On 15 March 2012 20:35, Robert Jacques <sandford@jhu.edu> wrote:
On Thu, 15 Mar 2012 12:09:58 -0500, Manu <turkeyman@gmail.com> wrote:
Hey chaps (and possibly lasses?)

I've been slowly working a std.simd library, the aim of which is to provide
a lowest-level hardware-independent SIMD interface. core.simd implements
SSE currently for x86, other architectures are currently exposed via
gcc.builtins.
The purpose of std.simd, is to be the lowest level API that people make
direct use of, while still having as-close-to-direct-as-possible mapping to
the hardware opcodes, but still being portable. I would expect that custom,
more-feature-rich SIMD/vector/matrix/linear algebra libraries should be
built on top of std.simd in future, that way being portable to as many
systems as possible.

Now I've reached a question in the design of the library, I'd like to take
a general consensus.

lowest level vectors are defined by: __vector(type[width])
But core.simd also defines a bunch of handy 'nice' aliases for common
vector types, ie, float4, int4, short8, etc.

I want to claim those names into std.simd. They should be the lowest level
names that people use, and therefore associate with the std.simd
functionality.
I also want to enhance them a bit:
 I want to make them a struct that wraps the primitive rather than an
alias. I understand this single-POD struct will be handled the same as the
POD its self, is that right?
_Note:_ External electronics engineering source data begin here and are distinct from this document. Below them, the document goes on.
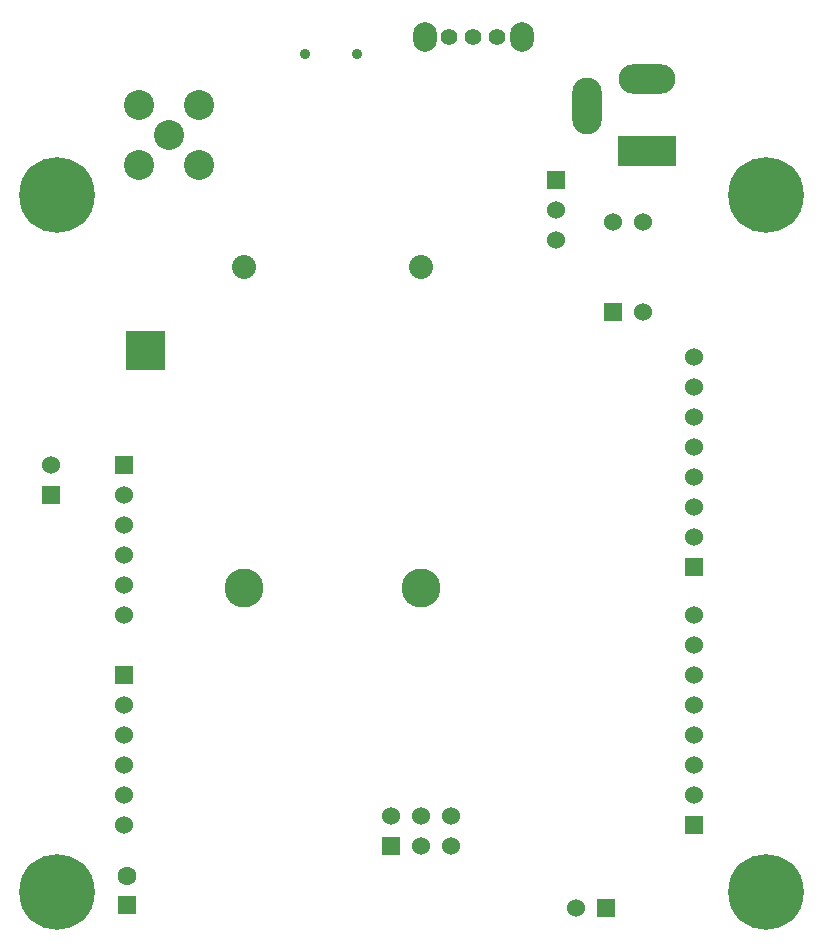
<source format=gbs>
G04 (created by PCBNEW (2013-07-07 BZR 4022)-stable) date Sat 17 Aug 2013 05:37:42 PM NZST*
%MOIN*%
G04 Gerber Fmt 3.4, Leading zero omitted, Abs format*
%FSLAX34Y34*%
G01*
G70*
G90*
G04 APERTURE LIST*
%ADD10C,0.00590551*%
%ADD11C,0.0354*%
%ADD12C,0.252*%
%ADD13R,0.06X0.06*%
%ADD14C,0.06*%
%ADD15C,0.1*%
%ADD16R,0.0629921X0.0629921*%
%ADD17C,0.0629921*%
%ADD18O,0.189X0.0984252*%
%ADD19R,0.19685X0.0984252*%
%ADD20O,0.0984252X0.189*%
%ADD21C,0.0551181*%
%ADD22O,0.0787402X0.0984252*%
%ADD23C,0.08*%
%ADD24C,0.13*%
%ADD25R,0.0708661X0.0708661*%
G04 APERTURE END LIST*
G54D10*
G54D11*
X29634Y-21800D03*
X31366Y-21800D03*
G54D12*
X21380Y-26500D03*
X21380Y-49730D03*
X45000Y-26500D03*
X45000Y-49730D03*
G54D13*
X39900Y-30400D03*
G54D14*
X40900Y-30400D03*
X40900Y-27400D03*
X39900Y-27400D03*
G54D13*
X42600Y-47500D03*
G54D14*
X42600Y-46500D03*
X42600Y-45500D03*
X42600Y-44500D03*
X42600Y-43500D03*
X42600Y-42500D03*
X42600Y-41500D03*
X42600Y-40500D03*
G54D13*
X42600Y-38900D03*
G54D14*
X42600Y-37900D03*
X42600Y-36900D03*
X42600Y-35900D03*
X42600Y-34900D03*
X42600Y-33900D03*
X42600Y-32900D03*
X42600Y-31900D03*
G54D13*
X32500Y-48200D03*
G54D14*
X32500Y-47200D03*
X33500Y-48200D03*
X33500Y-47200D03*
X34500Y-48200D03*
X34500Y-47200D03*
G54D13*
X38000Y-26000D03*
G54D14*
X38000Y-27000D03*
X38000Y-28000D03*
G54D13*
X21161Y-36523D03*
G54D14*
X21161Y-35523D03*
G54D13*
X39673Y-50295D03*
G54D14*
X38673Y-50295D03*
G54D13*
X23600Y-42500D03*
G54D14*
X23600Y-43500D03*
X23600Y-44500D03*
X23600Y-45500D03*
X23600Y-46500D03*
X23600Y-47500D03*
G54D13*
X23600Y-35500D03*
G54D14*
X23600Y-36500D03*
X23600Y-37500D03*
X23600Y-38500D03*
X23600Y-39500D03*
X23600Y-40500D03*
G54D15*
X25100Y-24500D03*
X26100Y-23500D03*
X24100Y-23500D03*
X24100Y-25500D03*
X26100Y-25500D03*
G54D16*
X23700Y-50192D03*
G54D17*
X23700Y-49207D03*
G54D18*
X41043Y-22637D03*
G54D19*
X41043Y-25037D03*
G54D20*
X39043Y-23537D03*
G54D21*
X35236Y-21259D03*
X36023Y-21259D03*
X34448Y-21259D03*
G54D22*
X33622Y-21259D03*
X36850Y-21259D03*
G54D23*
X33505Y-28918D03*
X27605Y-28918D03*
G54D24*
X33505Y-39618D03*
X27605Y-39618D03*
G54D25*
X24625Y-31377D03*
X24625Y-32007D03*
X23996Y-31377D03*
X23996Y-32007D03*
M02*

</source>
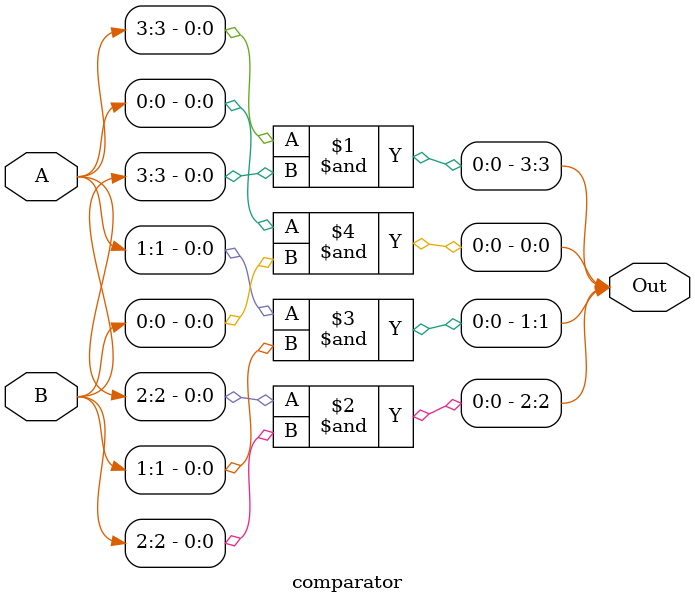
<source format=v>
module comparator(Out,A,B);
    input [3:0] A;
    input [3:0] B;
    output [3:0] Out;
    and g1(Out[3],A[3],B[3]);    
    and g2(Out[2],A[2],B[2]);
    and g3(Out[1],A[1],B[1]);
    and g4(Out[0],A[0],B[0]);
endmodule
</source>
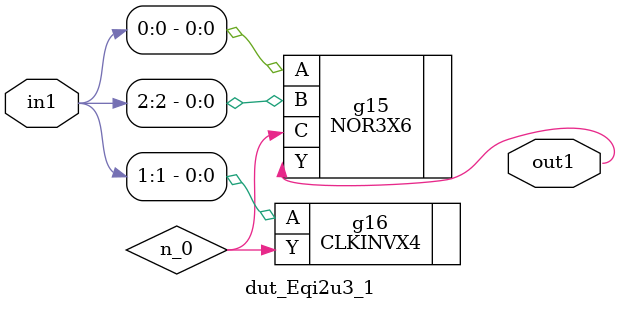
<source format=v>
`timescale 1ps / 1ps


module dut_Eqi2u3_1(in1, out1);
  input [2:0] in1;
  output out1;
  wire [2:0] in1;
  wire out1;
  wire n_0;
  NOR3X6 g15(.A (in1[0]), .B (in1[2]), .C (n_0), .Y (out1));
  CLKINVX4 g16(.A (in1[1]), .Y (n_0));
endmodule



</source>
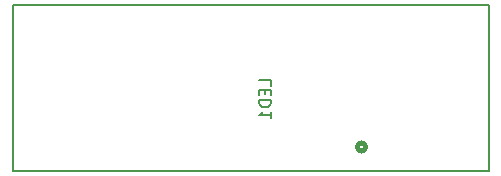
<source format=gbr>
G04 #@! TF.FileFunction,Other,Fab,Bot*
%FSLAX46Y46*%
G04 Gerber Fmt 4.6, Leading zero omitted, Abs format (unit mm)*
G04 Created by KiCad (PCBNEW 4.0.3+e1-6302~38~ubuntu14.04.1-stable) date Mon Aug 29 18:07:44 2016*
%MOMM*%
%LPD*%
G01*
G04 APERTURE LIST*
%ADD10C,0.100000*%
%ADD11C,0.200000*%
%ADD12C,0.400000*%
%ADD13C,0.050000*%
%ADD14C,0.150000*%
G04 APERTURE END LIST*
D10*
D11*
X116296000Y-76392000D02*
X156546000Y-76392000D01*
X116296000Y-90392000D02*
X116296000Y-76392000D01*
X156546000Y-90392000D02*
X116296000Y-90392000D01*
X156546000Y-76392000D02*
X156546000Y-90392000D01*
D12*
X146155210Y-88392000D02*
G75*
G03X146155210Y-88392000I-359210J0D01*
G01*
D13*
X156546000Y-76392000D02*
X116296000Y-76392000D01*
X116296000Y-90392000D02*
X116296000Y-76392000D01*
X156546000Y-90392000D02*
X116296000Y-90392000D01*
X156546000Y-90392000D02*
X156546000Y-76392000D01*
D14*
X138120381Y-83208953D02*
X138120381Y-82732762D01*
X137120381Y-82732762D01*
X137596571Y-83542286D02*
X137596571Y-83875620D01*
X138120381Y-84018477D02*
X138120381Y-83542286D01*
X137120381Y-83542286D01*
X137120381Y-84018477D01*
X138120381Y-84447048D02*
X137120381Y-84447048D01*
X137120381Y-84685143D01*
X137168000Y-84828001D01*
X137263238Y-84923239D01*
X137358476Y-84970858D01*
X137548952Y-85018477D01*
X137691810Y-85018477D01*
X137882286Y-84970858D01*
X137977524Y-84923239D01*
X138072762Y-84828001D01*
X138120381Y-84685143D01*
X138120381Y-84447048D01*
X138120381Y-85970858D02*
X138120381Y-85399429D01*
X138120381Y-85685143D02*
X137120381Y-85685143D01*
X137263238Y-85589905D01*
X137358476Y-85494667D01*
X137406095Y-85399429D01*
M02*

</source>
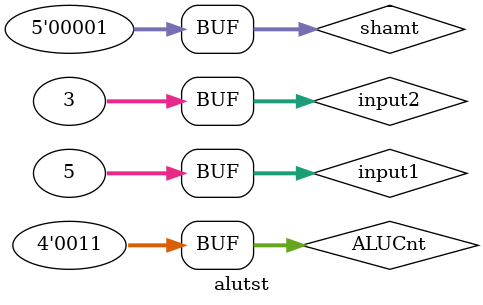
<source format=v>
`timescale 1ns / 1ps


module alutst;

	// Inputs
	reg [3:0] ALUCnt;
	reg [4:0] shamt;
	reg [31:0] input1;
	reg [31:0] input2;

	// Outputs
	wire zero;
	wire [31:0] result;

	// Instantiate the Unit Under Test (UUT)
	alu uut (
		.ALUCnt(ALUCnt), 
		.shamt(shamt), 
		.input1(input1), 
		.input2(input2), 
		.zero(zero), 
		.result(result)
	);

	initial begin
		// Initialize Inputs
		ALUCnt = 0;
		shamt = 0;
		input1 = 0;
		input2 = 0;

		// Wait 100 ns for global reset to finish
		#100;
		input1=5;
		input2=3;
		#100;
		ALUCnt=1;
		#100;
		ALUCnt=2;
		#100;
		shamt=1;
		ALUCnt=3;
		
		
        
		// Add stimulus here

	end
      
endmodule


</source>
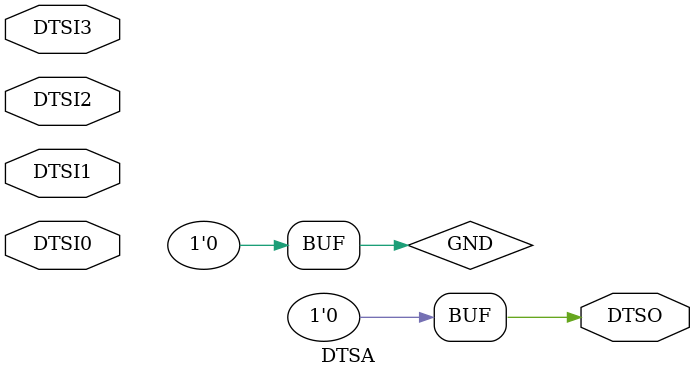
<source format=v>
`resetall
`timescale 1 ns / 1 ps

`celldefine

module DTSA (DTSI3, DTSI2, DTSI1, DTSI0, DTSO);
  input DTSI3, DTSI2, DTSI1, DTSI0;
  output DTSO;

  supply0 GND;
  buf (DTSO, GND);

endmodule

`endcelldefine

</source>
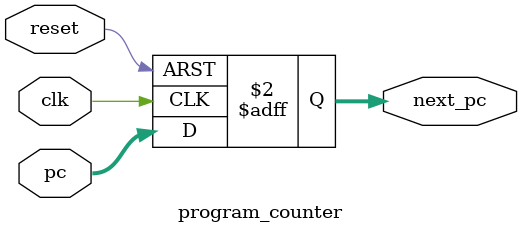
<source format=v>
`timescale 1ns / 1ps

module program_counter(
    input clk,
    input reset,
    input [31:0]pc,
    output reg [31:0]next_pc
);
    always @(posedge clk or posedge reset) begin
        if (reset)
            next_pc<=32'b0;        
        else
            next_pc<=pc;//pc is not directly incremented..as there might be branch and jump instructions
    end
endmodule
</source>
If I pass the wrapper struct byval to a
function, it will be passed in a register as it should yeah?
 I then intend to then add CTFE support, and maybe some properties and
opDisplatch bits.

Does this sound reasonable?

This sounds reasonable. However, please realize that if you wish to use the short vector names (i.e. float4, float3, float2, etc) you should support the full set with a decent range of operations and methods. Several people (myself included) have written similar short vector libraries; I think having having short vectors in phobos is important, but having one library provide float4 and another float2 is less than ideal, even if not all of the types could leverage the SMID backend. For myself, the killer feature for such a library would be have the CUDA compatible alignments for the types. (or an equivalent enum to the effect)

I can see how you come to that conclusion, but I generally feel that that's a problem for a higher layer of library.
I really feel it's important to keep std.simd STRICTLY about the hardware simd operations, only implementing what the hardware can express efficiently, and not trying to emulate anything else. In some areas I feel I've already violated that premise, by adding some functions to make good use of something that NEON/VMX can express in a single opcode, but takes SSE 2-3. I don't want to push that bar, otherwise the user will lose confidence that the functions in std.simd will actually work efficiently on any given hardware.
It's not a do-everything library, it's a hardware SIMD abstraction, and most functions map to exactly one hardware opcode. I expect most people will want to implement their own higher level lib on top tbh; almost nobody will ever agree on what the perfect maths library should look like, and it's also context specific.